Nasceu em Xangai (o pai refugiou-se em Hong Kong quando Mao derrotou Chiang Kai-Chek), onde regressou mais tarde para se formar em engenharia. Depois tirou uma pós-graduação em Montreal e estudou também em Paris, onde vivia no ano mágico de 1968.

Entra para a política pela mão de Carlos Assumpção. Em 25 de Abril de 1976 é eleita na lista da ADIM (Associação para a Defesa dos Interesses de Macau) para a I Legislatura da Assembleia Legislativa. Não participa na II Legislatura (1980-1984), mas em Agosto de 1984 regressa à AL pela via indirecta, representando os interesses económicos. Em 1992 vive um momento decisivo na sua carreira política e que revela bem o seu carácter. Os “arranjos” nas listas pelo sufrágio indirecto deixam Susana Chou fora da Assembleia Legislativa. Com o apoio de amigos portugueses, como Leonel Alves e Jorge Neto Valente, resolve candidatar-se no sufrágio directo e garante a continuidade no Hemiciclo. José Manuel Rodrigues era o número dois da lista União para o Futuro de Macau (UNIF), mas não foi eleito.

De 1996 até 2009 foi eleita pela via indirecta, tendo sido deputada durante 29 anos. Aprendeu português quando entrou na AL, pois como confessou ao jornalista Ribeiro Cardoso (revista Macau, Fevereiro de 1993) “uma vez deputada, percebi que tinha de aprender português e conhecer minimamente o mundo das leis”.

Com a criação da Região Administrativa Especial, assume a liderança da Assembleia Legislativa.

Quando em Outubro deixou a AL recebeu o apoio generalizado de todos os sectores, elogiando o trabalho que desenvolveu.

Nos últimos anos, teve mesmo um papel muito interventivo, não se coibindo de apontar o dedo ao Governo. Ficaram célebres as suas polémicas com a secretária para a Administração e Justiça, Florinda Chan.

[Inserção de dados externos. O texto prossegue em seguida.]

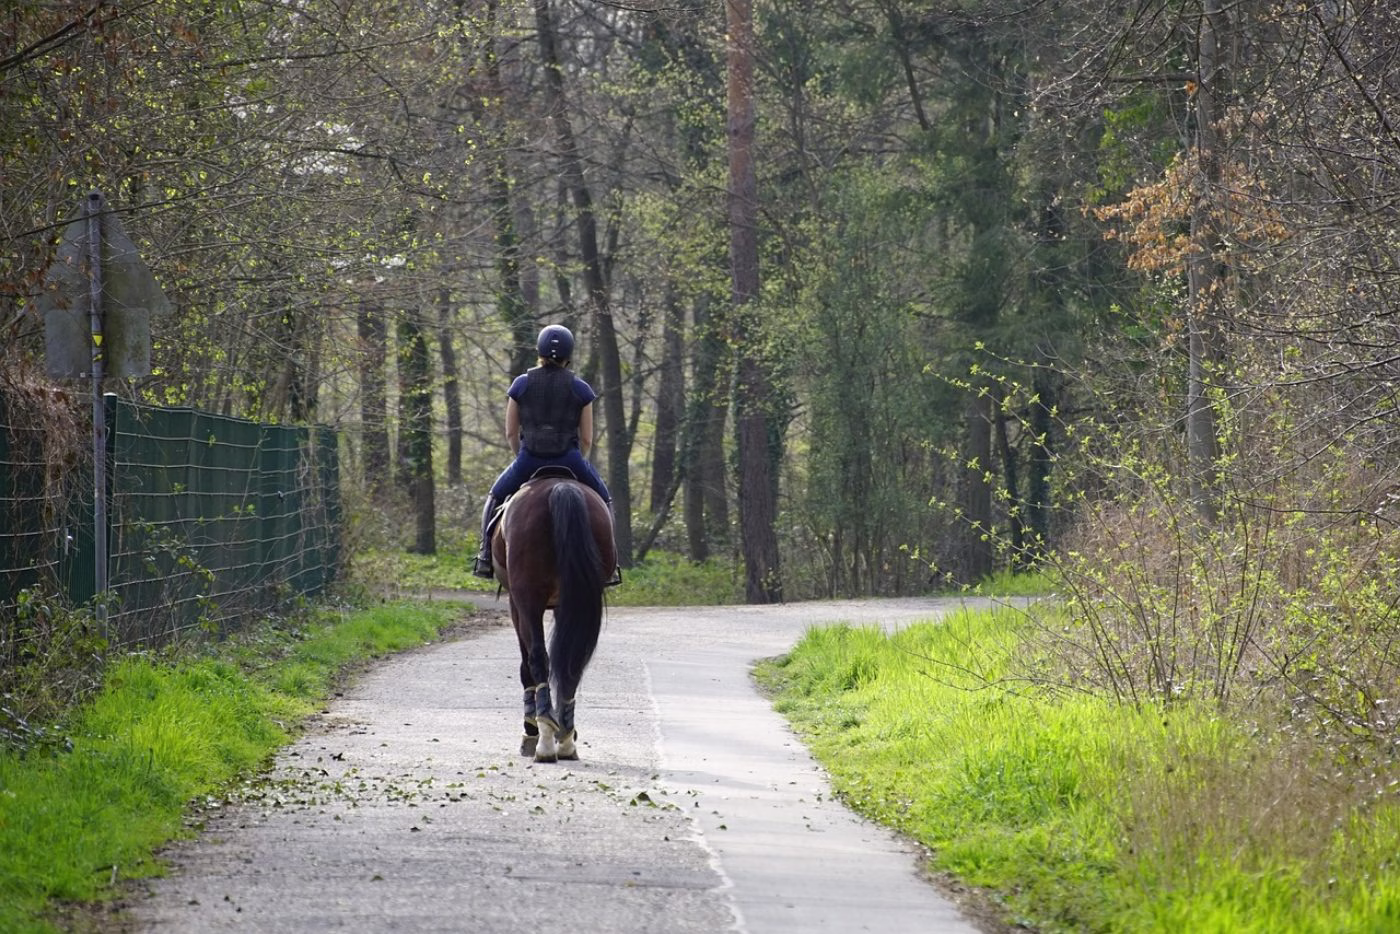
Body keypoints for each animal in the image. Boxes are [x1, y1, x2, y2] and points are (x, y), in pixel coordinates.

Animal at [490, 472, 615, 763]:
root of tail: (561, 487)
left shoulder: (516, 606)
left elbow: (527, 666)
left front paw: (530, 731)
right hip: (577, 598)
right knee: (572, 662)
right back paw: (566, 737)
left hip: (528, 598)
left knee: (537, 657)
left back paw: (544, 738)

Antes de deixar a política anunciou a criação de um fundo de caridade, que criou com o dinheiro ganho (cerca de 10 milhões de patacas) enquanto desempenhou as funções de presidente da Assembleia Legislativa. “Vou recuar da primeira linha política, mas não vou sair totalmente do palco político de Macau. Vou aproveitar este fundo para servir Macau”, disse na despedida, altura em que deixou algumas sugestões, como o aumento do número dos deputados eleitos pela via directa, “uma reformulação urgente da prática adoptada no âmbito da nomeação de deputados para exercerem funções no Conselho Executivo” e que as reuniões das comissões especializadas passem a ser públicas.

Nos próximos anos continuará a representar Macau na Conferência Política Consultiva do Povo Chinês, o órgão de consulta do Governo Central, que integra há mais de uma década.